**Source information:**
........
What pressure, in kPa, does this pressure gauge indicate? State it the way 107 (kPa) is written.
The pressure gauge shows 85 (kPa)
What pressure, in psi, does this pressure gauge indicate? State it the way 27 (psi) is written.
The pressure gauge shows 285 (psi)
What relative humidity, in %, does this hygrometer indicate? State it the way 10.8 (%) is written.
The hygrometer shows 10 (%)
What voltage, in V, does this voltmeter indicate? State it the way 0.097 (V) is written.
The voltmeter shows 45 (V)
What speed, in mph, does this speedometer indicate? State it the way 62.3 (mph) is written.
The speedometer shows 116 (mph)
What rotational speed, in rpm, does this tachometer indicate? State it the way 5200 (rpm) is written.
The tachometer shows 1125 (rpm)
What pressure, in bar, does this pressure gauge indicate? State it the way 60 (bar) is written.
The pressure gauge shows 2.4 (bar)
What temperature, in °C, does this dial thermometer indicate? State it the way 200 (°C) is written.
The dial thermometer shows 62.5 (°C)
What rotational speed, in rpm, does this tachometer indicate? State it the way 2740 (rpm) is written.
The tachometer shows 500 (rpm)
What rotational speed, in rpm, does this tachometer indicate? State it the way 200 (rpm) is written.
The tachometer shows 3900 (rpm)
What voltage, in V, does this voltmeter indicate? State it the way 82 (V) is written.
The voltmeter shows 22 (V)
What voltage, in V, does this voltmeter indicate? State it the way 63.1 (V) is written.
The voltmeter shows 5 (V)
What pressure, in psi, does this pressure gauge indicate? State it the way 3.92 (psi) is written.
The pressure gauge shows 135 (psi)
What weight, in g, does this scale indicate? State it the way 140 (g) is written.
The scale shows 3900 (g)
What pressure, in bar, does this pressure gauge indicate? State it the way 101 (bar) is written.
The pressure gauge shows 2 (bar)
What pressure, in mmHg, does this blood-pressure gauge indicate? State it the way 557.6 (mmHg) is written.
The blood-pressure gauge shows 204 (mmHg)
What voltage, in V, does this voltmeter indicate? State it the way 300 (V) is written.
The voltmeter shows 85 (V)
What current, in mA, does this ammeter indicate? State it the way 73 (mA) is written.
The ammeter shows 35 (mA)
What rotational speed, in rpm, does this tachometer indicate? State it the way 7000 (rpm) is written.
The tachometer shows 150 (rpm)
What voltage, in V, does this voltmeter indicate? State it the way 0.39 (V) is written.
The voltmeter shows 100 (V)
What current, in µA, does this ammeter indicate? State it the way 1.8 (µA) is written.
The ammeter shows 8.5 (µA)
........
**Assignment:** Put the material from the line with "0.39 (V) is written." up to and including its final line into a Markdown table with two columns, No. and Text. Number each row and leave out any blank lines.

**Expected output:**
| No. | Text |
|---|---|
| 1 | What voltage, in V, does this voltmeter indicate? State it the way 0.39 (V) is written. |
| 2 | The voltmeter shows 100 (V) |
| 3 | What current, in µA, does this ammeter indicate? State it the way 1.8 (µA) is written. |
| 4 | The ammeter shows 8.5 (µA) |